Work to be completed: When you return the data, keep each character exactly as it appears.

--------

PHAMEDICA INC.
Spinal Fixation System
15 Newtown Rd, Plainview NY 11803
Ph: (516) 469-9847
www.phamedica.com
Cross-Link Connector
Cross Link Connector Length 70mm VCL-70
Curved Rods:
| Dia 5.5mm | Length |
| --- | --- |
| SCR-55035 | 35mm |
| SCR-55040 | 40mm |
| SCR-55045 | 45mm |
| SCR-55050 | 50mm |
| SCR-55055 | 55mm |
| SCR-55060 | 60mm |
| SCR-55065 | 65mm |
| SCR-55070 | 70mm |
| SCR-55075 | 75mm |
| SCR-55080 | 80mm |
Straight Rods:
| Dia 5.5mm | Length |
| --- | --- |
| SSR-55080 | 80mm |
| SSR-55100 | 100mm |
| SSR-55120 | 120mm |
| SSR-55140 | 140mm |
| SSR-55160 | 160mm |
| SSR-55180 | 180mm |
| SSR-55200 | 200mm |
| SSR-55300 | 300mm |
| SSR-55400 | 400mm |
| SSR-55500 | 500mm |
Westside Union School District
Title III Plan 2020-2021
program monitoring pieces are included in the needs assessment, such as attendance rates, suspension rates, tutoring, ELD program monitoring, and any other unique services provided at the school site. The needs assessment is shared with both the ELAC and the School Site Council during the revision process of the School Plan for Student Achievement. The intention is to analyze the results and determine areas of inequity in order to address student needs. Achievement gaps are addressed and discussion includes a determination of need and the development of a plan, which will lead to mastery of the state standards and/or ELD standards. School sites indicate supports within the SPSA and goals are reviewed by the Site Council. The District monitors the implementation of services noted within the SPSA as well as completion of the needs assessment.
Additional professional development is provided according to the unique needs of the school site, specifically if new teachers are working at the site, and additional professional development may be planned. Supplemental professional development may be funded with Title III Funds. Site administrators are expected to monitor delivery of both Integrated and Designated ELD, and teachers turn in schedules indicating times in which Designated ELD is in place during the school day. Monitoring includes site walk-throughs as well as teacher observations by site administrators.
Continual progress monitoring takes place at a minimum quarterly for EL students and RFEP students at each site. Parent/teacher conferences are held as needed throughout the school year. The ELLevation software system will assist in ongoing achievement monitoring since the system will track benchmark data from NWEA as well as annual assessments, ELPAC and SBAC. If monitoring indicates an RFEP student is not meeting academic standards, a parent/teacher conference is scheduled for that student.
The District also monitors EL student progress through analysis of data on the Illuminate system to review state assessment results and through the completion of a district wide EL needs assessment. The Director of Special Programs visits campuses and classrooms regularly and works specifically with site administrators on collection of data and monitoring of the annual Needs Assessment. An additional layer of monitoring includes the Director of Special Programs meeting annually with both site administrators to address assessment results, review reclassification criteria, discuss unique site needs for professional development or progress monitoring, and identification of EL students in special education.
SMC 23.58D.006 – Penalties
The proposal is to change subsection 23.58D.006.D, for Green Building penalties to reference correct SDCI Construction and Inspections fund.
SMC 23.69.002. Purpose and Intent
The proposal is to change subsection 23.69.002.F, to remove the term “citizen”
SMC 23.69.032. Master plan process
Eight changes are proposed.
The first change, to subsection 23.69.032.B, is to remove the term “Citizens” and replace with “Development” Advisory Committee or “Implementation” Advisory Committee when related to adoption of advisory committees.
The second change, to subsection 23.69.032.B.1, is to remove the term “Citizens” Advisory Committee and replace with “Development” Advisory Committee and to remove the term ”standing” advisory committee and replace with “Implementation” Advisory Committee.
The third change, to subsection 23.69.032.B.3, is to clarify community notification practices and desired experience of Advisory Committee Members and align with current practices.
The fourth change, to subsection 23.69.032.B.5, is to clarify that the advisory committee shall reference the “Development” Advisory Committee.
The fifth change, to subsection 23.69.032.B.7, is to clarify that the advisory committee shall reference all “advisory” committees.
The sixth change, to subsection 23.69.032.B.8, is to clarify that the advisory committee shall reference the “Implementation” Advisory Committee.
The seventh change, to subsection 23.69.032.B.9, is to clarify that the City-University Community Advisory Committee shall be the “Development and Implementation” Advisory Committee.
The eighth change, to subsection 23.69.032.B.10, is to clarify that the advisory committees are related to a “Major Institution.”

--------

Final answer:
PHAMEDICA INC.
Spinal Fixation System
15 Newtown Rd, Plainview NY 11803
Ph: (516) 469-9847
www.phamedica.com
Cross-Link Connector
Cross Link Connector Length 70mm VCL-70
Curved Rods:
| Dia 5.5mm | Length |
| --- | --- |
| SCR-55035 | 35mm |
| SCR-55040 | 40mm |
| SCR-55045 | 45mm |
| SCR-55050 | 50mm |
| SCR-55055 | 55mm |
| SCR-55060 | 60mm |
| SCR-55065 | 65mm |
| SCR-55070 | 70mm |
| SCR-55075 | 75mm |
| SCR-55080 | 80mm |
Straight Rods:
| Dia 5.5mm | Length |
| --- | --- |
| SSR-55080 | 80mm |
| SSR-55100 | 100mm |
| SSR-55120 | 120mm |
| SSR-55140 | 140mm |
| SSR-55160 | 160mm |
| SSR-55180 | 180mm |
| SSR-55200 | 200mm |
| SSR-55300 | 300mm |
| SSR-55400 | 400mm |
| SSR-55500 | 500mm |
Westside Union School District
Title III Plan 2020-2021
program monitoring pieces are included in the needs assessment, such as attendance rates, suspension rates, tutoring, ELD program monitoring, and any other unique services provided at the school site. The needs assessment is shared with both the ELAC and the School Site Council during the revision process of the School Plan for Student Achievement. The intention is to analyze the results and determine areas of inequity in order to address student needs. Achievement gaps are addressed and discussion includes a determination of need and the development of a plan, which will lead to mastery of the state standards and/or ELD standards. School sites indicate supports within the SPSA and goals are reviewed by the Site Council. The District monitors the implementation of services noted within the SPSA as well as completion of the needs assessment.
Additional professional development is provided according to the unique needs of the school site, specifically if new teachers are working at the site, and additional professional development may be planned. Supplemental professional development may be funded with Title III Funds. Site administrators are expected to monitor delivery of both Integrated and Designated ELD, and teachers turn in schedules indicating times in which Designated ELD is in place during the school day. Monitoring includes site walk-throughs as well as teacher observations by site administrators.
Continual progress monitoring takes place at a minimum quarterly for EL students and RFEP students at each site. Parent/teacher conferences are held as needed throughout the school year. The ELLevation software system will assist in ongoing achievement monitoring since the system will track benchmark data from NWEA as well as annual assessments, ELPAC and SBAC. If monitoring indicates an RFEP student is not meeting academic standards, a parent/teacher conference is scheduled for that student.
The District also monitors EL student progress through analysis of data on the Illuminate system to review state assessment results and through the completion of a district wide EL needs assessment. The Director of Special Programs visits campuses and classrooms regularly and works specifically with site administrators on collection of data and monitoring of the annual Needs Assessment. An additional layer of monitoring includes the Director of Special Programs meeting annually with both site administrators to address assessment results, review reclassification criteria, discuss unique site needs for professional development or progress monitoring, and identification of EL students in special education.
SMC 23.58D.006 – Penalties
The proposal is to change subsection 23.58D.006.D, for Green Building penalties to reference correct SDCI Construction and Inspections fund.
SMC 23.69.002. Purpose and Intent
The proposal is to change subsection 23.69.002.F, to remove the term “citizen”
SMC 23.69.032. Master plan process
Eight changes are proposed.
The first change, to subsection 23.69.032.B, is to remove the term “Citizens” and replace with “Development” Advisory Committee or “Implementation” Advisory Committee when related to adoption of advisory committees.
The second change, to subsection 23.69.032.B.1, is to remove the term “Citizens” Advisory Committee and replace with “Development” Advisory Committee and to remove the term ”standing” advisory committee and replace with “Implementation” Advisory Committee.
The third change, to subsection 23.69.032.B.3, is to clarify community notification practices and desired experience of Advisory Committee Members and align with current practices.
The fourth change, to subsection 23.69.032.B.5, is to clarify that the advisory committee shall reference the “Development” Advisory Committee.
The fifth change, to subsection 23.69.032.B.7, is to clarify that the advisory committee shall reference all “advisory” committees.
The sixth change, to subsection 23.69.032.B.8, is to clarify that the advisory committee shall reference the “Implementation” Advisory Committee.
The seventh change, to subsection 23.69.032.B.9, is to clarify that the City-University Community Advisory Committee shall be the “Development and Implementation” Advisory Committee.
The eighth change, to subsection 23.69.032.B.10, is to clarify that the advisory committees are related to a “Major Institution.”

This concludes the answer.